I was watching some Max tutorials on youtube and I came across this neat little video: http://www.youtube.com/watch?v=T-RfRExdpR0
With my penchant for all beats broken I found this patch really, really good fun. What you’ve got here, with just jongly and this patch, is the foundation for a ‘live’ dance music machine, something I wanted to work on during this course. So I copied some breaks from my database and started experimenting. Loads of fun for any breakcore fan. But it needed developing. I felt like I was kind of ripping off Baz.
So I took the patch away and started making modifications. I rigged up another sampler with buffer and groove and loaded some fresh breaks at corresponding bpm. Basically, for dubstep/breaks I used sampled breaks at 140bpm/70bpm, and for drum and bass/breaks I used 160bpm/80bpm. What you’ve then got, if everything is synced up correct (more on that later) is two breaks running at the same tempo, one of which you can create delay lines with. In order to make the buffer break a bit more interesting I came up with a few controllable triggers that looped certain sections of the break using a simple equation:
File (break/sample) length / Number of beats = length of individual break segments.
So, using the set loop feature, I can control individual beats/phrases whilst creating delay lines. Put another buffer groove with some bass samples in it, another with some rhythmic sections, and put a volume slider on each channel. What you’ve got now is a primitive multi-sampler which can be used for live electronic beat noodling. Fun fun fun.
The patch is not without its flaws…sfplay tends to delay a bit when loading samples so you’ve got to cue up the delay feedback before you start bringing in other loops if you want the whole thing to sync up. What I found useful was coming up with a key controlled interface, syncing up certain actions with certain keys, linking new split objects into the patch. This has also helped me learn a bit of ASCII code, which can’t hurt.

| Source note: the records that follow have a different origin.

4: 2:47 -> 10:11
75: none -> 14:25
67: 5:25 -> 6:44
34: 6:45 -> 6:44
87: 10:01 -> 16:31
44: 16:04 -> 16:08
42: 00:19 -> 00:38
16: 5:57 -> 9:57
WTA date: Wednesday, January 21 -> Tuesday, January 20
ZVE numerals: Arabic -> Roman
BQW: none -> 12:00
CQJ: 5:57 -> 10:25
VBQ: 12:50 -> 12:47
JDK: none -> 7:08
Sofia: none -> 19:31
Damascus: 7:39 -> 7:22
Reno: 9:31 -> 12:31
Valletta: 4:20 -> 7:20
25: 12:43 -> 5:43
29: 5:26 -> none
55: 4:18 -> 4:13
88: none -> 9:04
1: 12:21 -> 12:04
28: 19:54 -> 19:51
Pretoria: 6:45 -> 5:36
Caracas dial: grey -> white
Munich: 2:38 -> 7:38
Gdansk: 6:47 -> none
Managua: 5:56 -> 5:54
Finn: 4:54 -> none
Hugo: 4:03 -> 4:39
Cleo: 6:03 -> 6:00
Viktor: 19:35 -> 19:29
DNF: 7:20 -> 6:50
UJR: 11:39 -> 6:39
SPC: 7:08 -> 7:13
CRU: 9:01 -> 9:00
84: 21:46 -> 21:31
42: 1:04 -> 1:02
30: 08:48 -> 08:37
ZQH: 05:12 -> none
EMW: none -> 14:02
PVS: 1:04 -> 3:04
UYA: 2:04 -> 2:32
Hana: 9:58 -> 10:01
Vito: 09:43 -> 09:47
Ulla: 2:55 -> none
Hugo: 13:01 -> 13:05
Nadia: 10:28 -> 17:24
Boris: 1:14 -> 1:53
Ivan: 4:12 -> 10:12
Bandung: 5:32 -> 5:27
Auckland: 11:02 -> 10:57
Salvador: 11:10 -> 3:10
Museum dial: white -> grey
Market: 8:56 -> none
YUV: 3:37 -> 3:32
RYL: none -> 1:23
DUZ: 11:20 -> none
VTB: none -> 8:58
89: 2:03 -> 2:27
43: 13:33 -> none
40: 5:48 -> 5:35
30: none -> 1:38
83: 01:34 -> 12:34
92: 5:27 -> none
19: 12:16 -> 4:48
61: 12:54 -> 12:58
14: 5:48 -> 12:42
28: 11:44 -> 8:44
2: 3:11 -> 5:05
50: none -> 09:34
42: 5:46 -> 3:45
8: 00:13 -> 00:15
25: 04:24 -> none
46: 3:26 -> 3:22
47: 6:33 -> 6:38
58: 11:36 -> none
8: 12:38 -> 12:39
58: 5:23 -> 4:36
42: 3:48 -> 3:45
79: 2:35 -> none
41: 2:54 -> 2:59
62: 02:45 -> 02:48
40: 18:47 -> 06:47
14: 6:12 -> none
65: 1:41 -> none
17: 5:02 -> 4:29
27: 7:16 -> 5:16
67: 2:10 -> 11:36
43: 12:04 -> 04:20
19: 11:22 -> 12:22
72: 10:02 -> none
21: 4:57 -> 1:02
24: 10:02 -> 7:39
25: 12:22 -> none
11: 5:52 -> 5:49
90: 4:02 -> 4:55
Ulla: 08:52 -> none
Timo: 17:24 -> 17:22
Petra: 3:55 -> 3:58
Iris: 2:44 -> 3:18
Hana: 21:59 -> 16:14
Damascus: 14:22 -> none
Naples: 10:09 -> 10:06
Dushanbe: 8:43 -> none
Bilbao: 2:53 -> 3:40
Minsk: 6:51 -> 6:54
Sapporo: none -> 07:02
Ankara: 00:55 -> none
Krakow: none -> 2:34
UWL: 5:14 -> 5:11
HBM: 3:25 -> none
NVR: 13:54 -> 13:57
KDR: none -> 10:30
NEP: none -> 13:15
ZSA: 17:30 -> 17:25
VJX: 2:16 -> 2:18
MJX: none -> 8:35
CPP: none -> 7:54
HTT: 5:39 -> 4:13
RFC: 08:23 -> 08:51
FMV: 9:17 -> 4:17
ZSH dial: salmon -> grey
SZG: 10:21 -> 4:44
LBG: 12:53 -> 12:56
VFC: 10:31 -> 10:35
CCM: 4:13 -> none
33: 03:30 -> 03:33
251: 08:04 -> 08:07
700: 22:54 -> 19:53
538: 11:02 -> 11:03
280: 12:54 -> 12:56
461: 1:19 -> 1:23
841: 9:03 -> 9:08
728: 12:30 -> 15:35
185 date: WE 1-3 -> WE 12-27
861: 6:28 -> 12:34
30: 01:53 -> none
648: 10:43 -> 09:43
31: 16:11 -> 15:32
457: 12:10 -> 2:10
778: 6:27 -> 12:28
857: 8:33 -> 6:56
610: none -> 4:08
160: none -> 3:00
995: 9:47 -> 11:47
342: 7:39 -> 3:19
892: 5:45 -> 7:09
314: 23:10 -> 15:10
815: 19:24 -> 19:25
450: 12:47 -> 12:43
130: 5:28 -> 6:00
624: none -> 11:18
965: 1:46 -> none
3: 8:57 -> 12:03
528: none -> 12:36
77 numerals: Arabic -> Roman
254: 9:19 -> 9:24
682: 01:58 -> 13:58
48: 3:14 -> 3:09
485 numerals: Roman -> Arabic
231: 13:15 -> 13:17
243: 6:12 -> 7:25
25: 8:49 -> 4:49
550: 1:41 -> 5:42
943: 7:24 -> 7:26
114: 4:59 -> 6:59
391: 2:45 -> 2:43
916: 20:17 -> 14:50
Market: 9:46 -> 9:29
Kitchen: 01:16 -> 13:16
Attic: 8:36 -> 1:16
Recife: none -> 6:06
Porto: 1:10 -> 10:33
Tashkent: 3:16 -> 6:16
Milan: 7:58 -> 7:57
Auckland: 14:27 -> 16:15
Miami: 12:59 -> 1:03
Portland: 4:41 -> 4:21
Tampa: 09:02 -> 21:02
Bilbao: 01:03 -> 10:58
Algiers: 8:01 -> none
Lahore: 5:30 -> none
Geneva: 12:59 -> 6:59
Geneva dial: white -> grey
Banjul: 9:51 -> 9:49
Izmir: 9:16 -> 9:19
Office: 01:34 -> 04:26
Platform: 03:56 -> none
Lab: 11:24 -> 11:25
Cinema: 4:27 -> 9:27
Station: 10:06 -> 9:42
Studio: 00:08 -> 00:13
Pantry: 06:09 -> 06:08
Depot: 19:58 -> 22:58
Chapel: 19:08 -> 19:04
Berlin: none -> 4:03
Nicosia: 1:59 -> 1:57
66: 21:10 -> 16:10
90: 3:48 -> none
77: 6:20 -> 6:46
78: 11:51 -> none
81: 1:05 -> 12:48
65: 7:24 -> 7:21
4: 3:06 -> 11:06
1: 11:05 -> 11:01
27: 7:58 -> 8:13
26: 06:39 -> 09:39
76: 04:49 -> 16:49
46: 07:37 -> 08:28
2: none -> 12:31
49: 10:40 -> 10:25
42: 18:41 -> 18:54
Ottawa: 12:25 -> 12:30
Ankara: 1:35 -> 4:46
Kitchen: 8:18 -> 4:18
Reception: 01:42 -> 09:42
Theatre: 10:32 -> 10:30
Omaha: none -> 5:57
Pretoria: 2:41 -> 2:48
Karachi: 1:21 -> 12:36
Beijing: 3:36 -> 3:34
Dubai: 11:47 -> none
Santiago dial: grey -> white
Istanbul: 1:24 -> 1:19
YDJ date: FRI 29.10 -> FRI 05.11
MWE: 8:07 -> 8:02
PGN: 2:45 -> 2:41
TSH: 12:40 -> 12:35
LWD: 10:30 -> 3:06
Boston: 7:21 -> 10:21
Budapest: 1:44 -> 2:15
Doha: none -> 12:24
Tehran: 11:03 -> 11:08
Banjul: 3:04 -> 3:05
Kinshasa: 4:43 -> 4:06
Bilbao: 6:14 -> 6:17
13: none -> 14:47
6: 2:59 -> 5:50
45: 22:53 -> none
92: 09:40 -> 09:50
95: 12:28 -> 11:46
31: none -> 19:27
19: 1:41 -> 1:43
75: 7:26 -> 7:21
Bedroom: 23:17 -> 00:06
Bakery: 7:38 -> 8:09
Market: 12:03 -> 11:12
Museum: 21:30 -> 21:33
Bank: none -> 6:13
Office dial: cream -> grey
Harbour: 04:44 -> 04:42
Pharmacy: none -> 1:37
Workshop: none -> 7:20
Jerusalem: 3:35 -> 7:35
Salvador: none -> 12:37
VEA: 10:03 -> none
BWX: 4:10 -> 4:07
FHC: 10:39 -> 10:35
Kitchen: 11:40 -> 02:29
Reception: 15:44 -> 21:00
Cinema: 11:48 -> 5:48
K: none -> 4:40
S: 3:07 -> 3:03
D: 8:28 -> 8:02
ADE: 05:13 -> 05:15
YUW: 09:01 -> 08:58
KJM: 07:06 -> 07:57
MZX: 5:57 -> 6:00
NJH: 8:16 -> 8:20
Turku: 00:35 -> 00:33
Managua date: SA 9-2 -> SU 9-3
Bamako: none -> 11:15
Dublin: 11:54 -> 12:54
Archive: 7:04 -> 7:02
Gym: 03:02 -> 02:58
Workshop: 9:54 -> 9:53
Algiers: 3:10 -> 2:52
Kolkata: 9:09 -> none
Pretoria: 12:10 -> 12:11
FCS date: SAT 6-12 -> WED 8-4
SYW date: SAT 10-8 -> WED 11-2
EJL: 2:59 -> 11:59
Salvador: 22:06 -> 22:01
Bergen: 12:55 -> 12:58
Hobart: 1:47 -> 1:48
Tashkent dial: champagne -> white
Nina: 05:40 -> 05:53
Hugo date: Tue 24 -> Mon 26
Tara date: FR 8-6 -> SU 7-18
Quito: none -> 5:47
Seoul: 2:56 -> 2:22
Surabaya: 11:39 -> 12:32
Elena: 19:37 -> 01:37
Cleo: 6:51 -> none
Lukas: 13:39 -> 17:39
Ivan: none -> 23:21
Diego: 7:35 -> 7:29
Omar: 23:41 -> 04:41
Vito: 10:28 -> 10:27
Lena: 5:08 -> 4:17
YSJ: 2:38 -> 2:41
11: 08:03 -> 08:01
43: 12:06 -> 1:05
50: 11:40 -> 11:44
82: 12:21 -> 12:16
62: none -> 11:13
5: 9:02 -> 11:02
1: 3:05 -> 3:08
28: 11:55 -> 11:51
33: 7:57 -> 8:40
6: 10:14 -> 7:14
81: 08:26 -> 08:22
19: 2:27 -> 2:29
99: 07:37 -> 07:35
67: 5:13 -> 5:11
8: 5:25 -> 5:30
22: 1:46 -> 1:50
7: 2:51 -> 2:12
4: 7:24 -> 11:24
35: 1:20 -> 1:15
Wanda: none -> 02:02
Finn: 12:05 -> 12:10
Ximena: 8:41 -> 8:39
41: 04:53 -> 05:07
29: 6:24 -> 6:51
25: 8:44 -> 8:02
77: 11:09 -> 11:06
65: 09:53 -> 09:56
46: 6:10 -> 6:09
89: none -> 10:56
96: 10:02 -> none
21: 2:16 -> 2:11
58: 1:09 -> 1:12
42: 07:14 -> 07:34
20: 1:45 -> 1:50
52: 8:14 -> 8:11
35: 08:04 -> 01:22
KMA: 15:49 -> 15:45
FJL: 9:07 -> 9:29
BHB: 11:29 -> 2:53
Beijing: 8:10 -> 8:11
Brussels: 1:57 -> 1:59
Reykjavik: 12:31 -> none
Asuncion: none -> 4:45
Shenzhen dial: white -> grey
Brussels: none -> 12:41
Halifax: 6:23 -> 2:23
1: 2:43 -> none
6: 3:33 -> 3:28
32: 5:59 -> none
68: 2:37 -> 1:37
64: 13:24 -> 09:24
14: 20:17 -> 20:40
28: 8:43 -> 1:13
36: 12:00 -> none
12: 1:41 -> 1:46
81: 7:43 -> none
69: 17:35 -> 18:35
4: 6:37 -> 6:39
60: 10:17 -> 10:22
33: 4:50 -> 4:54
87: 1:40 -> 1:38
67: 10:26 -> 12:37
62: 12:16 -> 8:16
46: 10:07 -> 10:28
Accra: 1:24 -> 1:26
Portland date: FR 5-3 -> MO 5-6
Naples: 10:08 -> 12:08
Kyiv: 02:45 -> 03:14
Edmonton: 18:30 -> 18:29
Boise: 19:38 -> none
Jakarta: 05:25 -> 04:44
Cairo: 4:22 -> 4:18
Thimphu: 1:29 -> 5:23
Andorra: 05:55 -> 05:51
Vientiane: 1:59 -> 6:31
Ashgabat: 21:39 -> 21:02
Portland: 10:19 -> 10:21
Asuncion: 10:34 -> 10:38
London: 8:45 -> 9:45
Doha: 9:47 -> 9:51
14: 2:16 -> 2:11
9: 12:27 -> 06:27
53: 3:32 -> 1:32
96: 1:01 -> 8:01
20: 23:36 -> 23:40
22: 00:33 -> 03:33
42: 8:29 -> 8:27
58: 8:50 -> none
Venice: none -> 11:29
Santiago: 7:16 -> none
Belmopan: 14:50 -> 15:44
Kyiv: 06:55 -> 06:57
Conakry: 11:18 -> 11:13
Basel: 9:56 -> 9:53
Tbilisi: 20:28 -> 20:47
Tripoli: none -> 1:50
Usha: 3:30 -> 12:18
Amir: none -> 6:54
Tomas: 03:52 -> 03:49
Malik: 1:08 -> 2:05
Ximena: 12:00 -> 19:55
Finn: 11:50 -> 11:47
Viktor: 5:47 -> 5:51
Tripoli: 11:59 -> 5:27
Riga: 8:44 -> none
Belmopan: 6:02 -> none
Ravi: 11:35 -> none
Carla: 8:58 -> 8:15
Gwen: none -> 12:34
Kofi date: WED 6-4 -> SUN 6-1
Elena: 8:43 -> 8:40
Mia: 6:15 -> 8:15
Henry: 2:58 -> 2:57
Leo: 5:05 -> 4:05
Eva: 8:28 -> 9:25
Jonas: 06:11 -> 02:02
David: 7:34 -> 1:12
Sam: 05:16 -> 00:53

The only problem now is that the patch is huge…a spider’s web monstrosity of objects and cables. I’m now going to start dismantling and rebuilding the patch, removing all non-necessary objects to get it to run a little bit smoother. I also want to devise some sort of BPM calculator so I can be a little bit more experimental and a little less confined to the 140/160bpm setup I’ve got going at the moment.